_FRAGMENTO DEL DOCUMENTO_
---+---
Para sentirme seguro aprendí a reprimir mi enojo ante el suyo, a buscar razones y momentos propicios antes de pedir permisos, a camuflar mi rebeldía con mañas, a replicar el yugo de mis primos mayores contra los más chicos y llegué a desquitar mi frustración hacia mi hermanita con juegos pasados de rudos o periodos de excluirla -ley del hielo-. Parecía normal entre niños, pero ahora confirmo cómo deriva en otras relaciones de dominación.

Los “abusadores” de entonces (sin armas blancas o cibernéticas, ni la saña de las películas gringas) recurrían al instintivo acoso del “matadito” con amenazas, burlas y castigos físicos de una fascinante variedad creativa: Calzón chino, Cirugía, Cerillazo, Bajón, Soplamoco, Sacacaca, Poste, Cazuelita… Claro, nadie se libraba, pero el azar y la habilidad de huir definían quién recibía el tratamiento más duro y/o seguido.

Mi primera pelea fue, más bien, una explosión a golpes contra el secuaz de mi bully por darme un ligazo. Luego me la cobraron juntos, pero me libré de su amistad tóxica mantenida por años. La siguiente fue hasta la secundaria, por andar de secuaz de otro tóxico molestando al “Matas”. Quizá debí haber perdido como lección, aunque igual dejamos de chingarlo. Causé peor daño antes, de manera involuntaria, a una amiguita que en su tarea de primavera dibujó un zorrillo… y yo bromeé que olía mal, y otro lo dijo de ella, y se le quedó el apodo y nadie se le quiso volver a acercar.

Nunca pasé por tal hostigamiento ni por discriminación, pero afuera del colegio me quitaron el dinero en los helados, me excluían de los equipos o me escondían la bici. Elegí no salir más a la calle y me hice amigo de un vecino dos años mayor, a quien hacía eco en todos sus juegos y fastidiando a su hermano menor. Cuando dejamos de llevarnos, me sentí más preparado para salir de nuevo con los chavos de la cuadra sin ser un objetivo tan fácil.
---+---
_TAREA ASIGNADA_
¿Puedes reescribir el fragmento sobre el acoso infantil, todo desde "Mi primera pelea" hasta "volver a acercar.", poniendo "mapache" en lugar de "zorrillo"? Este material no tiene relación con el fragmento.

_DATOS_
---+---
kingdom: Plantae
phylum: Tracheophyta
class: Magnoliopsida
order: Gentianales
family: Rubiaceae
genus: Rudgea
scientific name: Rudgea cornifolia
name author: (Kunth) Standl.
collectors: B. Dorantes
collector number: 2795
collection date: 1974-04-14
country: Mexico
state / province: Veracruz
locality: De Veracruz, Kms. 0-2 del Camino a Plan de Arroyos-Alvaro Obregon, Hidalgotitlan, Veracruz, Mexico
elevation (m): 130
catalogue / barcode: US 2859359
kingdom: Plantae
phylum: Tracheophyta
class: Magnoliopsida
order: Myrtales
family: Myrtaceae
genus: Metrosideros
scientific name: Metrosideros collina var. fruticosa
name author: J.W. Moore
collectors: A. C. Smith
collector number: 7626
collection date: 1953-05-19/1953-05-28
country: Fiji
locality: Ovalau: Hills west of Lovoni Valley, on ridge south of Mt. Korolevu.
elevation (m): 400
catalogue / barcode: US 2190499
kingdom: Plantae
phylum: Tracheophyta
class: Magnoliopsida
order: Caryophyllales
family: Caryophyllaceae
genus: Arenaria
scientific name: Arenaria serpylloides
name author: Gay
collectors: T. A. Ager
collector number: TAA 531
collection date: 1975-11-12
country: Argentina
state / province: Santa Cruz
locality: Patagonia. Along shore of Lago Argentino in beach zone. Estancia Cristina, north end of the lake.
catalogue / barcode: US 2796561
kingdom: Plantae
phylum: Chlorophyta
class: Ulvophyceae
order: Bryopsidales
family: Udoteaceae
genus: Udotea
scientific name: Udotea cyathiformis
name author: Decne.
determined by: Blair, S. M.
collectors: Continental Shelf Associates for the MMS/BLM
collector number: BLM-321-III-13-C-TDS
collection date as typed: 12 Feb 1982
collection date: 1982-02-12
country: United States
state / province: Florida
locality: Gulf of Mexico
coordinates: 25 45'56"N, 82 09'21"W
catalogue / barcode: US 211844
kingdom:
---+---
_LA RESPUESTA_
Mi primera pelea fue, más bien, una explosión a golpes contra el secuaz de mi bully por darme un ligazo. Luego me la cobraron juntos, pero me libré de su amistad tóxica mantenida por años. La siguiente fue hasta la secundaria, por andar de secuaz de otro tóxico molestando al “Matas”. Quizá debí haber perdido como lección, aunque igual dejamos de chingarlo. Causé peor daño antes, de manera involuntaria, a una amiguita que en su tarea de primavera dibujó un mapache… y yo bromeé que olía mal, y otro lo dijo de ella, y se le quedó el apodo y nadie se le quiso volver a acercar.